Say It and Live It, the wonderful little book I mentioned in my last post, is sitting on my desk right now next to an empty coffee cup, a dozen library books, a roll of paper towels, some mail I've been meaning to open and wires and wires connecting everything to everything else. I've come to two important realizations over this.
1) I really need to clean my desk.
2) I need to write a personal mission statement.
The last time most of us wrote personal mission statements was when we were trying to get into college, when you're young and idealistic and don't understand much of anything at all. I wrote one. It helped me get into The Ohio State University (not to be confused with Harvard, which I believe refers to itself as the Ohio State of the Northeast).
Patricia Jones and Larry Kahaner lay out six foundations that a company must incorporate for a mission statement to work: simplicity, the involvement of many members of the company, an outside perspective, wording that reflects personality, the creative and frequent sharing of it and the willingness to look to the mission statement for guidance.
I want to take this one step further and ask people to apply that to their personal lives.

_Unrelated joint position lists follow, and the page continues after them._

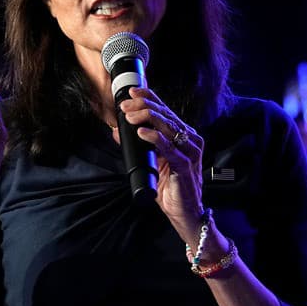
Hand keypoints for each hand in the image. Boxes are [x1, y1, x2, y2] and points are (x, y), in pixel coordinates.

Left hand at [115, 87, 204, 227]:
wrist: (185, 213)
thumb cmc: (170, 188)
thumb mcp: (150, 163)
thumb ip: (136, 146)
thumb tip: (116, 131)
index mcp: (183, 136)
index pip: (166, 111)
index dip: (149, 98)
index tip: (131, 92)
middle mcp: (189, 140)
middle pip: (166, 115)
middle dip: (143, 106)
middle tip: (125, 105)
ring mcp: (190, 152)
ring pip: (168, 127)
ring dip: (147, 118)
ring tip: (130, 115)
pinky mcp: (186, 166)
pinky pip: (170, 148)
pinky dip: (155, 138)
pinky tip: (142, 132)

So many young professionals between 25 and 40 seem to be struggling with the same question - "What do I want to be?" and I think that's the wrong question. What if we changed the conversation from what to whom, and started thinking through the character issues instead of the action steps?

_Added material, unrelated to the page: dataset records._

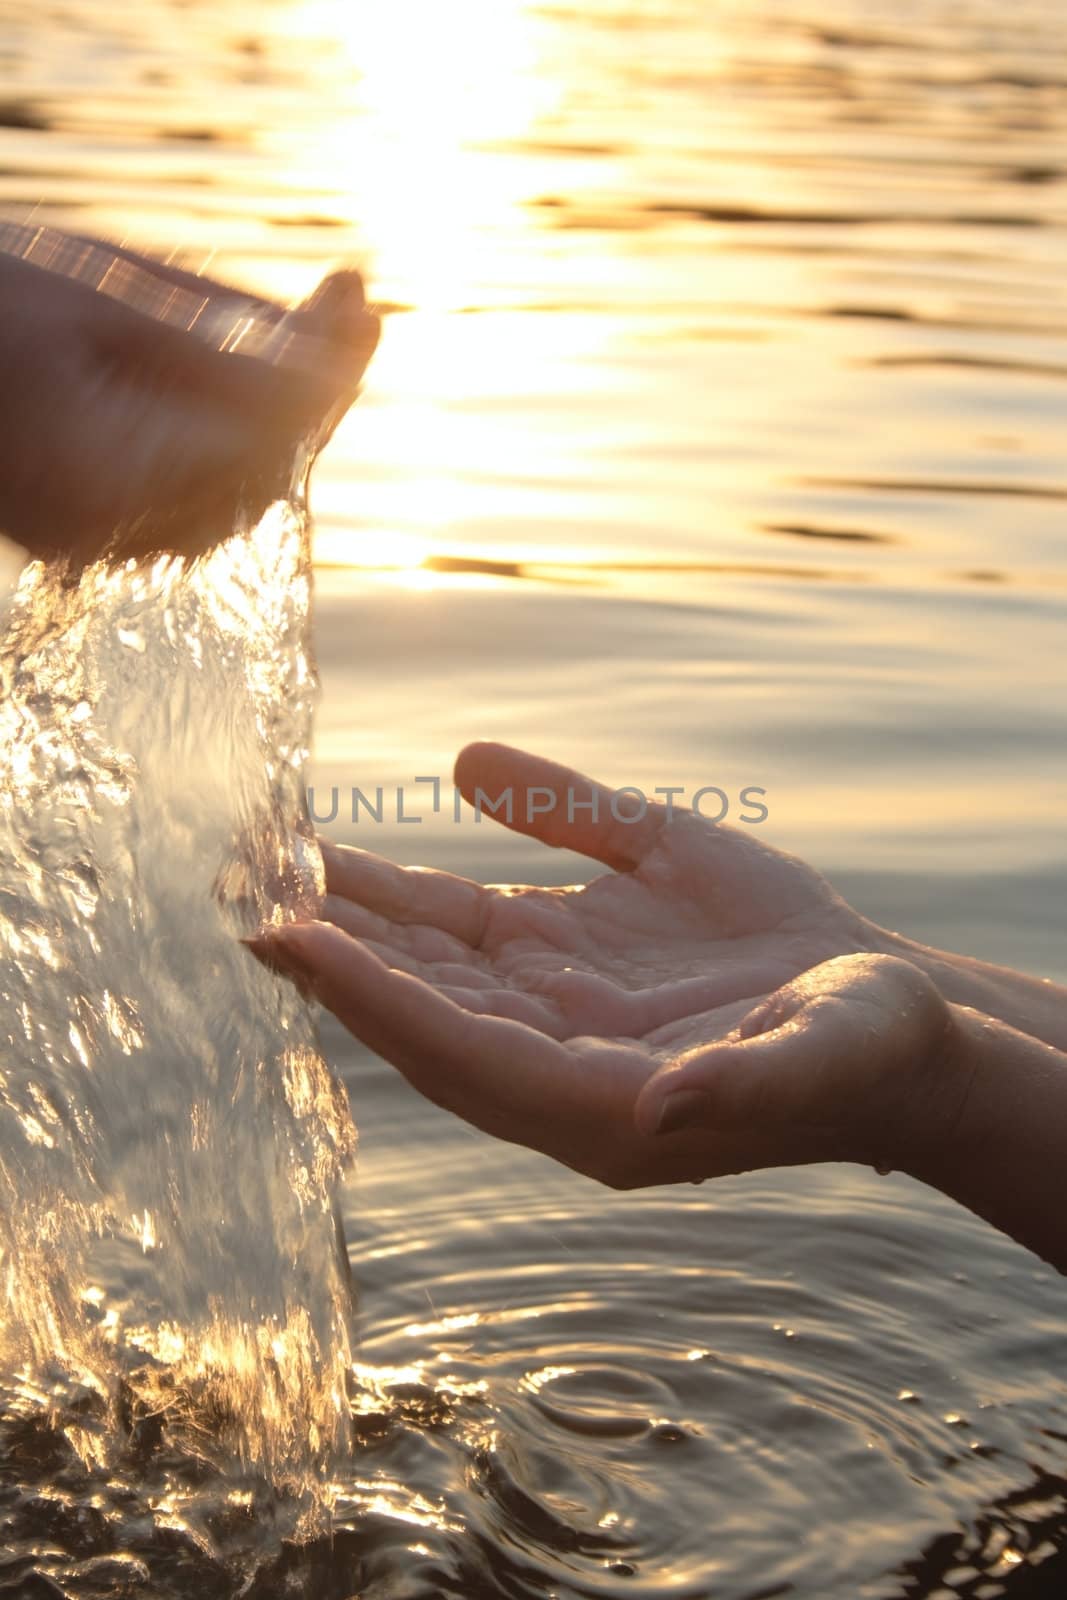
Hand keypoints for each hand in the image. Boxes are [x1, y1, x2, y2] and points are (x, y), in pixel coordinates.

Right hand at [0, 226, 378, 564]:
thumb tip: (341, 355)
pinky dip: (240, 444)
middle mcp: (109, 531)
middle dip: (315, 390)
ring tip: (313, 335)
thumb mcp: (102, 292)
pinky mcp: (96, 537)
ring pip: (244, 493)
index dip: (329, 368)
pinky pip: (202, 501)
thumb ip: (227, 338)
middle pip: (265, 471)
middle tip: (348, 309)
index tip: (359, 299)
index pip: (267, 433)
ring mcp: (101, 543)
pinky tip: (250, 385)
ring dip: (286, 419)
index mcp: (106, 472)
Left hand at [249, 743, 961, 1185]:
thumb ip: (742, 1085)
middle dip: (329, 946)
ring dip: (350, 907)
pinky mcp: (578, 944)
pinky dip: (412, 883)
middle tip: (236, 880)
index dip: (374, 996)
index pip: (460, 1049)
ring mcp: (559, 998)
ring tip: (263, 854)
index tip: (288, 939)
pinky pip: (479, 908)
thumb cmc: (867, 1048)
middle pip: (418, 999)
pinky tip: (349, 848)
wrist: (890, 1019)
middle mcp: (556, 1054)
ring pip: (431, 952)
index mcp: (601, 1101)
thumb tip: (658, 1113)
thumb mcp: (824, 1060)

"I want to be an accountant" (or a dentist or a roofer or a magician) is a much more pat answer than "I want to be centered, calm in the storm, functioning within my purpose and making the world more complete." The second answer doesn't fit. The second answer is someone who doesn't want to grow up, or is too young or naive or idealistic.
For someone like me, who values most spreadsheets far more than most people (if for no other reason than because they fit a set of rules), the answer is simply trial and error. Does the whole world annoy you? Try living with unlimited patience. Don't like the fact that you don't have much control over your circumstances? Try starting something new... a book club, a sports team, a chapter of Toastmasters.

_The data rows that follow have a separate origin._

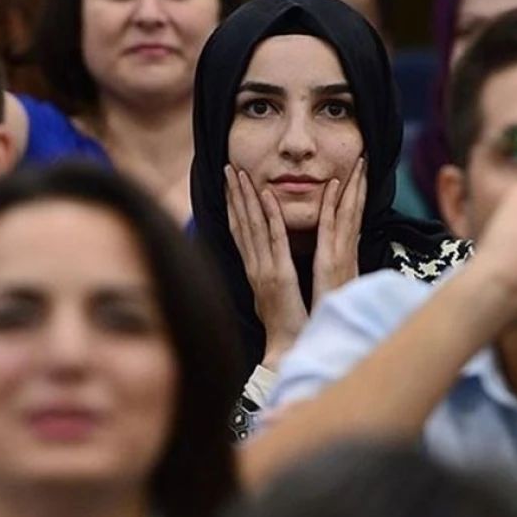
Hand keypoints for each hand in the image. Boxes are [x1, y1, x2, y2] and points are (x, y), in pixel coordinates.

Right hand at [226, 166, 309, 366]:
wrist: (288, 348)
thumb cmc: (286, 325)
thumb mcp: (275, 295)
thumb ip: (270, 277)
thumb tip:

I'm constantly encouraged by the fact that my biggest problem is unlimited choice. My mailbox is stuffed with advertisements from local colleges and community centers encouraging me to try something new. The Internet is the gateway to the world, and if navigating it isn't yielding any interesting results, there's always the traditional (gasp) way of talking to friends and asking them about their interests. Try going to high school musicals or a church far from your denomination or whichever appeals to you least between art museums and football games.
My answers have been coming in a variety of sources. I love creativity but also calm. I don't like frenzied much of anything. I love connecting with other people... but also highly value my space. I like nature only in small doses, and have to remind myself to take advantages of the resources offered to me. I also have to draw hard limits against people who want an unlimited amount of anything from me.
My mission is to empower other people to realize their dreams and teach them how to turn them into action plans, working together to eliminate obstacles and distractions.
Learning to think differently will give you a stronger sense of where you feel most at home and what you want your life to be all about.